TASK OBJECTIVE: Reproduce word for word the part of the entries that opens with the line containing "Total Docs. (3years)" and closes with the line containing "At which label is Female closest to 1?", including both of those lines.

*** TASK INPUTS ***

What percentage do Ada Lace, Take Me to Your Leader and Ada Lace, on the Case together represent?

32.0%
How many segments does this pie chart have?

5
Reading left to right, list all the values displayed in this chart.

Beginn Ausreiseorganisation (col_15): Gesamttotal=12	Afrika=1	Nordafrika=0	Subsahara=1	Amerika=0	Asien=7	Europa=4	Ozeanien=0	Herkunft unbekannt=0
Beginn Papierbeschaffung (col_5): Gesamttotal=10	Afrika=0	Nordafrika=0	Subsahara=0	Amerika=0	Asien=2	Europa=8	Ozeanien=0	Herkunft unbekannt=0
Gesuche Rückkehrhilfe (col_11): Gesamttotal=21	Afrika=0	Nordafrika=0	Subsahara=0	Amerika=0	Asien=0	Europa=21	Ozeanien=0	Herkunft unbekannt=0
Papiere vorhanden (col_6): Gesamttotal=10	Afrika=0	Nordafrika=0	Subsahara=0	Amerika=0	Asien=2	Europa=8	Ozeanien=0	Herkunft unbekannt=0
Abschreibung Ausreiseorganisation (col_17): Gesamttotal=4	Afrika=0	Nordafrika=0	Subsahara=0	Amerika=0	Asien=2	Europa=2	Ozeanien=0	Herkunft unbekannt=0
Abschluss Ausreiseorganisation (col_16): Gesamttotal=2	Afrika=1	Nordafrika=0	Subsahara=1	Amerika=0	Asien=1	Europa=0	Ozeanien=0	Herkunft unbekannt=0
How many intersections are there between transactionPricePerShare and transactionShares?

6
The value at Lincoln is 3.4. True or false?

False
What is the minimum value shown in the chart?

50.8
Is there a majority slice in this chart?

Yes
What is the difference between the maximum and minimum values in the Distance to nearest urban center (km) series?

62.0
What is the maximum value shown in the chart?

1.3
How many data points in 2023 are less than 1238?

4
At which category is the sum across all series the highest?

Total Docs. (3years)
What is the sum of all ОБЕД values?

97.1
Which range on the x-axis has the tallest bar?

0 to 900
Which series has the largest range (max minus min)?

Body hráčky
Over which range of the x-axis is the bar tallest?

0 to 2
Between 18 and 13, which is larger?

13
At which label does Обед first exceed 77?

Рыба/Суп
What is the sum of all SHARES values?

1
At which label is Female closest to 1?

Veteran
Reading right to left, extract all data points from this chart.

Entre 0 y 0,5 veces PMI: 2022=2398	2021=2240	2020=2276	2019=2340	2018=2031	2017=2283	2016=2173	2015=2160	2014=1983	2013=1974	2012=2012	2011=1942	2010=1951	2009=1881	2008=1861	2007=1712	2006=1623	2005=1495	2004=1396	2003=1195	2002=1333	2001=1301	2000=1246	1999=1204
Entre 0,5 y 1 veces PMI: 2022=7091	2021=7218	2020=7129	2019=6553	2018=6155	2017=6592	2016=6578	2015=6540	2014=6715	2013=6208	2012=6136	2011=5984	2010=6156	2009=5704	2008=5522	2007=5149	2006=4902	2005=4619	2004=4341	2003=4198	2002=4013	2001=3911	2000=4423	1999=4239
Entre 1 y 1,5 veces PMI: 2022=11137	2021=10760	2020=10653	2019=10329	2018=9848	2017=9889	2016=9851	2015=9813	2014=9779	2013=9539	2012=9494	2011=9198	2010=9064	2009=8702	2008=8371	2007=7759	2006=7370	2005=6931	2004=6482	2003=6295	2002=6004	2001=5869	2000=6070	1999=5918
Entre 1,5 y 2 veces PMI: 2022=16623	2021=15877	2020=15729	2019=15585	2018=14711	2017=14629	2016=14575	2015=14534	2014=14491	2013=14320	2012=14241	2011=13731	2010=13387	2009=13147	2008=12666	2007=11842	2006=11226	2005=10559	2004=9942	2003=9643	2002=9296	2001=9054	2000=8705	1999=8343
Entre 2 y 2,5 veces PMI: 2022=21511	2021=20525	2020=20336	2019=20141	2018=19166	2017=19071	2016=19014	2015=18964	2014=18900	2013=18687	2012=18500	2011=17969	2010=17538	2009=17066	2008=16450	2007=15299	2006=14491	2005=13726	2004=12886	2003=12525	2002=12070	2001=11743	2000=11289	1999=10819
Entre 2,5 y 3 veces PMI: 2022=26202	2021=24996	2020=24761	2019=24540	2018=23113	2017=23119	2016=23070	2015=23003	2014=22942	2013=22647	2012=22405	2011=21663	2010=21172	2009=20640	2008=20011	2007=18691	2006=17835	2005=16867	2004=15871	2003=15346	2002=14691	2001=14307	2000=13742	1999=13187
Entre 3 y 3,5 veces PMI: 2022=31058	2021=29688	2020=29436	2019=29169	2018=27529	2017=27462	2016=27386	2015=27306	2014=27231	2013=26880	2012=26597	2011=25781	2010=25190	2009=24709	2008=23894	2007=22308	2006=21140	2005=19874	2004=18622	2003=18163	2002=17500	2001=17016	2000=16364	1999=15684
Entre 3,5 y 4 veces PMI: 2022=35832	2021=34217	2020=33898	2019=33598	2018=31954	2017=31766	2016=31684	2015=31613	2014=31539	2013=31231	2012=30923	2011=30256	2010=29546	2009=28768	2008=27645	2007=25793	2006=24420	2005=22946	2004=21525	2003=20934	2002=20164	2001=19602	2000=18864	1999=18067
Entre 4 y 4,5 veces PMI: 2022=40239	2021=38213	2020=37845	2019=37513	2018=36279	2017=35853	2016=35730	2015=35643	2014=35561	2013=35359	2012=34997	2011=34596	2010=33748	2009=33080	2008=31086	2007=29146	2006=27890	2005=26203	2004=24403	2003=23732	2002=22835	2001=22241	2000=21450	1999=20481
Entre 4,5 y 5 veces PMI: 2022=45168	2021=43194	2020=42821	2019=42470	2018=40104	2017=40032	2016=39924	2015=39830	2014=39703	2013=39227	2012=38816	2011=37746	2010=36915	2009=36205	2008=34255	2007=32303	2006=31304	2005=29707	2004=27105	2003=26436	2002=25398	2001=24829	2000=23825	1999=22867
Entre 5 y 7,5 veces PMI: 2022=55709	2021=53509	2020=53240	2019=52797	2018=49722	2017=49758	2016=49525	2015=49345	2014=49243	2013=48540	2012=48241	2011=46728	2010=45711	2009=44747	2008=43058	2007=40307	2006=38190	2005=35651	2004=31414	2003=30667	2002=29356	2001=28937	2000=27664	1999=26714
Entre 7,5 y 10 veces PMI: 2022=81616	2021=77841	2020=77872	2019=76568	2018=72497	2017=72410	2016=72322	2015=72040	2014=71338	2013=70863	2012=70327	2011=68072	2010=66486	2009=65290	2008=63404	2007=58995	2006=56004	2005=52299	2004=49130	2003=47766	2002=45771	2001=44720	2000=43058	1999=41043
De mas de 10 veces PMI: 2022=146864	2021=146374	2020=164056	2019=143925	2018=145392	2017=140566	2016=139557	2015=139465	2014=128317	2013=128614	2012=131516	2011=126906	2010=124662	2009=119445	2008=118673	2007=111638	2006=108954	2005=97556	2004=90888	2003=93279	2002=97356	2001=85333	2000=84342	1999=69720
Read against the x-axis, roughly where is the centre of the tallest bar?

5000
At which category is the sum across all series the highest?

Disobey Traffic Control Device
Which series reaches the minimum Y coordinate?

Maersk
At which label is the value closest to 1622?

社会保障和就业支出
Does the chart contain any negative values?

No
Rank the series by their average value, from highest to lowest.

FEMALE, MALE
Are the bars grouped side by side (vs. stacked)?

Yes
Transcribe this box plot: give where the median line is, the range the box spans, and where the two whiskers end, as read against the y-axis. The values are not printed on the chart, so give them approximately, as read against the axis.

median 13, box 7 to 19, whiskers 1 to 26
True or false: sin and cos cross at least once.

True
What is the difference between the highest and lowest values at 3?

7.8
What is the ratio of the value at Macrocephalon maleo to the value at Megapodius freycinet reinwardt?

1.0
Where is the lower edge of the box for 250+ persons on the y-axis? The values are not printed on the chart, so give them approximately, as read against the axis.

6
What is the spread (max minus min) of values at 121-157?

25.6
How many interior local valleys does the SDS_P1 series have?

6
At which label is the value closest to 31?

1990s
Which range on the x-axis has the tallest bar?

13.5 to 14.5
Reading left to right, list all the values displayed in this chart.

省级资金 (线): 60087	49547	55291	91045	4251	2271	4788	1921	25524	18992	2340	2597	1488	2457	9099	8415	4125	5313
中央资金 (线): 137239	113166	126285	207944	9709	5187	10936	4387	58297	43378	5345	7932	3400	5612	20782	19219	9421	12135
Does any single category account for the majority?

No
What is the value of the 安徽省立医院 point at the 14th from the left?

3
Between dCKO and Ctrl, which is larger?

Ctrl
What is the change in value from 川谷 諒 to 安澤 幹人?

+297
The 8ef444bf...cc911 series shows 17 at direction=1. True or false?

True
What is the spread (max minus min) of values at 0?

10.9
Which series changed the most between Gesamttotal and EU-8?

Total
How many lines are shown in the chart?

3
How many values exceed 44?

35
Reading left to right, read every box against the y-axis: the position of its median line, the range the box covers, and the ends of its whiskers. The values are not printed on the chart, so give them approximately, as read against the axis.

***

SOLUTION BELOW:
Total Docs. (3years)
What is the sum of all ОБЕД values?

97.1
Which range on the x-axis has the tallest bar?

0 to 900
Which series has the largest range (max minus min)?

Body hráčky
Over which range of the x-axis is the bar tallest?

0 to 2
Between 18 and 13, which is larger?

13
At which label does Обед first exceed 77?

Рыба/Суп
What is the sum of all SHARES values?

1
At which label is Female closest to 1?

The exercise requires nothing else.